Deuxièmement, les pressions sur les exportations vont augmenter en raison du coût plus élevé des affaires, du ralentissement de la demande chez nos partenaires commerciaux traditionnels et du manque de compétitivité du secteur manufacturier. Les envois de fonds et les flux d’IDE traditionnels affichent déjà une tendance à la baisse. Certaines des grandes multinationales pourraient décider de réduire leurs opérations au Pakistan, la croissance de la zone euro ayant été révisée à moins de 3 % cette année et à 1,2 % en 2023.
Troisièmement, les suppressions d’emplois sont imminentes en période de récession et les pressions des prêts non performants seront fortes sur le secteur bancaire. Avec 2,5 millions de nouveaux entrants sur le marché du travail chaque année, il est impossible que la structure actuelle de l’économie puisse offrir des opportunités d’emploi décentes aux jeunes. Le Pakistan doit prioriser et investir dans les compétences fondées sur le savoir telles que l’informatique et les soins infirmiers, et concevoir une stratégie pour exporter des ressources humaines vers des pays vieillissants comme le Japon et l’Allemagne. Cela réduira non seulement la pression sur les emplois, mais conduira à un niveau plus élevé de transferts de fonds.
D’autres pertes sont attendues dans le secteur boursier et immobilier, mais ces deux secteurs sont liés aux segments les plus riches de la société.

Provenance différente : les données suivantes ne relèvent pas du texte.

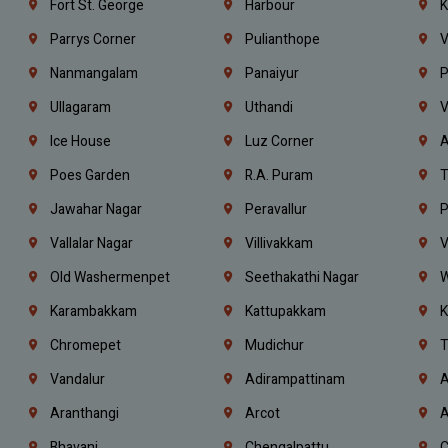
Fort St. George
Harbour
K
Parrys Corner
Pulianthope
V
Nanmangalam
Panaiyur
P
Ullagaram
Uthandi
V
Ice House
Luz Corner
A
Poes Garden
R.A. Puram
T
Jawahar Nagar
Peravallur
P
Vallalar Nagar
Villivakkam
V
Old Washermenpet
Seethakathi Nagar
W
Karambakkam
Kattupakkam
K
Chromepet
Mudichur
T
Vandalur
Adirampattinam
A
Aranthangi
Arcot
A
Bhavani
Chengalpattu
C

Étant donné qu’une grande partie de l’économie pakistanaise repose sur des transactions informelles, cela pourrait protéger les petites et moyennes entreprises de certains des chocs de la récession en raison d’une moindre dépendance aux prêts bancaires.
Parmi les options limitées, le seul moyen pratique d’avancer en période de récession sera de réduire les importations non essentielles et la dépendance au pétrole, la conservation de l’énergie et la vente de participations stratégiques dans des entreprises publiques rentables pour lever des devises. Des incitations devront être créées pour accroître la production de denrées alimentaires essentielles et la productivité dans le secteur manufacturier. L’élite dirigeante devrait envisager de déplacer son orientation politique des projets d’infrastructure populistes vers des subventions ciblées et des modèles institutionnels délégués pour la mise en œuvre de réformes clés afin de diversifier la structure de l’économie afin de construire une économie résiliente.
L’auteur est un expert principal en développement et en politique économique. Il conseille actuellement l’ONU et les gouvernements en tant qu’expert de premier plan sur le financement du développement.